Creo que también hoy la mujer sigue siendo el camino de Dios hacia los hombres. Por su maternidad, a ella le ha confiado Dios, de una manera especial, el hombre y todo lo humano. La feminidad es la expresión de la imagen de Dios en la mujer. Su vocación específica está en relación con la instauración del orden del amor, que es también el orden propio del Espíritu Santo. Quizá, por eso, la mujer es más receptiva a las mociones del Espíritu, más predispuesta al don gratuito, y dotada con una gran capacidad para hacer generar la vida sobrenatural. La mujer sabe permanecer, mucho y con fatiga, porque está acostumbrada a esperar y a acompañar el crecimiento de la vida en el hombre. En la escuela de su feminidad, la mujer aprende la sabiduría de la maternidad, cultiva la capacidad para acoger la vida y llevarla a su plenitud, no solo en el orden de lo biológico sino también en el orden de lo humano y personal. La maternidad acostumbra a la mujer a la intimidad, a posar esa mirada interior e integradora sobre las cosas y las personas, que tanto ayuda a humanizar lo humano. La mujer conoce al hombre desde su adentro, pues, como decía Juan Pablo II, sabe de engendrar inmensamente más que el varón. Nadie como ella conoce la experiencia del dolor que acompaña siempre el surgir de una nueva vida, también en el orden del espíritu. La mujer capta la realidad humana y personal de manera cromática, apreciando sus matices, pasando por el tamiz del corazón el sinfín de sufrimientos que anidan en la vida de cada hombre. Por eso, a la mujer le ha confiado Dios esa especial misión de humanizar lo humano, de acompañar toda la realidad del hombre para conducirla hacia la plenitud de la vida sobrenatural a la que está destinada. La mujer está llamada a ser maestra y educadora del corazón humano, porque es ahí donde se decide el gran combate del hombre con Dios. La historia de la salvación muestra con claridad cuál es el lugar de la mujer: en la primera línea de batalla, luchando al lado de Cristo, con la fuerza de su maternidad, para ganar el sí del hombre, de todo hombre, a Dios. Quizá por ello, la santidad de la mujer pasa por la realización plena de su feminidad y está unida naturalmente al camino de su maternidad.

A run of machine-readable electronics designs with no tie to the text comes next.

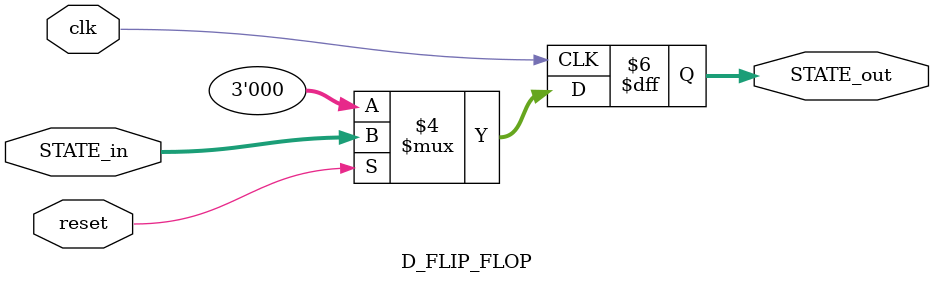
<source format=v>
`timescale 1ns / 1ps


module D_FLIP_FLOP(
  input [2:0] STATE_in,
  input reset, 
  input clk,
  output reg[2:0] STATE_out
);

  always @(negedge clk) begin
    if (!reset) 
      STATE_out = 3'b000;
    else 
      STATE_out = STATE_in;
  end
endmodule

</source>
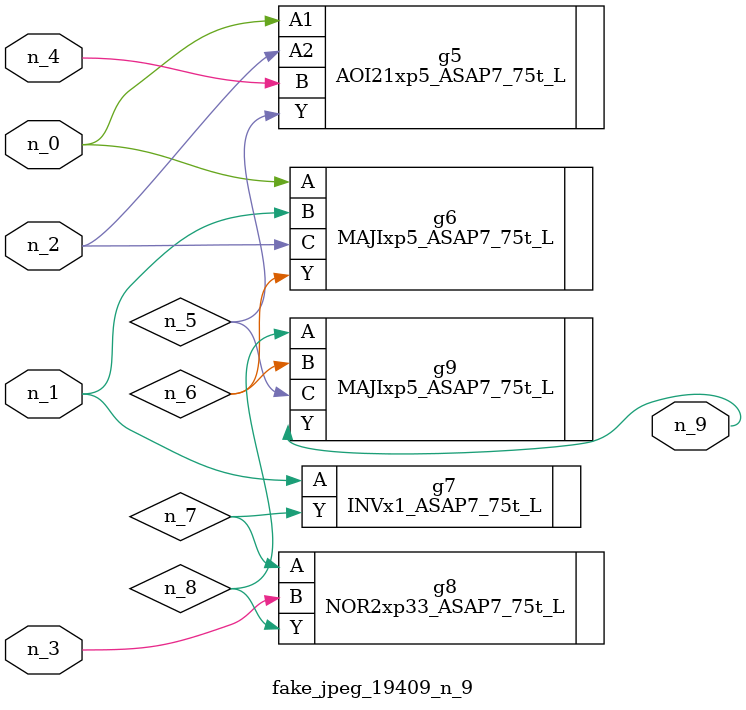
<source format=v>
module fake_jpeg_19409_n_9 (n_3, n_2, n_1, n_0, n_4, n_9);

input n_3;
input n_2;
input n_1;
input n_0;
input n_4;

output n_9;

wire n_8;
wire n_6;
wire n_5;
wire n_7;

AOI21xp5_ASAP7_75t_L g5 ( 
.A1(n_0),
.A2(n_2),
.B(n_4),
.Y(n_5)
);

MAJIxp5_ASAP7_75t_L g6 ( 
.A(n_0),
.B(n_1),
.C(n_2),
.Y(n_6)
);

INVx1_ASAP7_75t_L g7 ( 
.A(n_1),
.Y(n_7)
);

NOR2xp33_ASAP7_75t_L g8 ( 
.A(n_7),
.B(n_3),
.Y(n_8)
);

MAJIxp5_ASAP7_75t_L g9 ( 
.A(n_8),
.B(n_6),
.C(n_5),
.Y(n_9)
);


endmodule
</source>
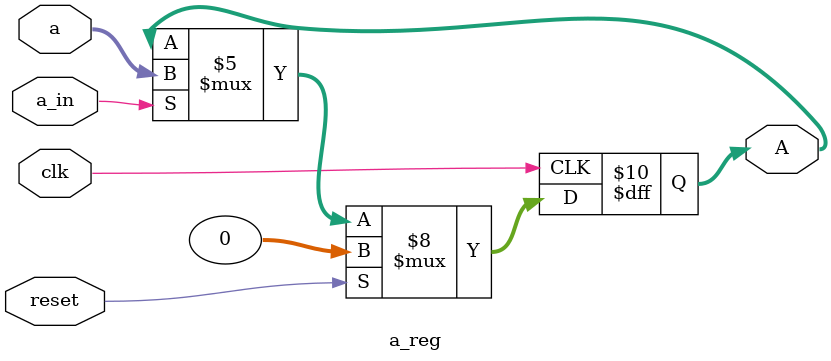
<source format=v>
module a_reg(clk, reset, a_in, a, A);

  input clk, reset, a_in;
  input [31 : 0] a;
  output reg [31 : 0] A = 0;

  // Your code begins here
always @(posedge clk) 
	begin 
		if(reset == 1) begin 
			A <= 0; 
		end else if(a_in == 1) begin
		 	A <= a; 
		end /*else begin 
			A <= 0; 
		end */
	end 
endmodule

</source>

En momentos de decaimiento espiritual, vuelve siempre la tentación de alcanzar el sueño de una santidad fácil y extraordinaria, cuajada de milagros, de éxitos y de bonanza; es también el sueño que promete la falacia de las ideologías: realizar en plenitud la propia feminidad, sin tener que pasar por la fatiga de la carne y del cuerpo materno, o renunciando al esfuerzo y al trabajo cotidiano de construir la comunión con el varón. Gran tesoro y gran tarea es para la mujer redescubrir el potencial de santidad que se esconde en el camino ordinario y cotidiano de su maternidad. El camino de santidad de la mujer tiene esa forma materna, que sabe descubrir en el hondón de la vida ordinaria, el valor redentor que el hombre y todo lo humano alcanzaron con la entrega de Cristo en la Cruz. La tarea de la maternidad es camino de santidad para la mujer, pero lo es también para el varón, llamado también a redescubrir en ella el precioso tesoro que Dios ha encomendado a su fiel custodia.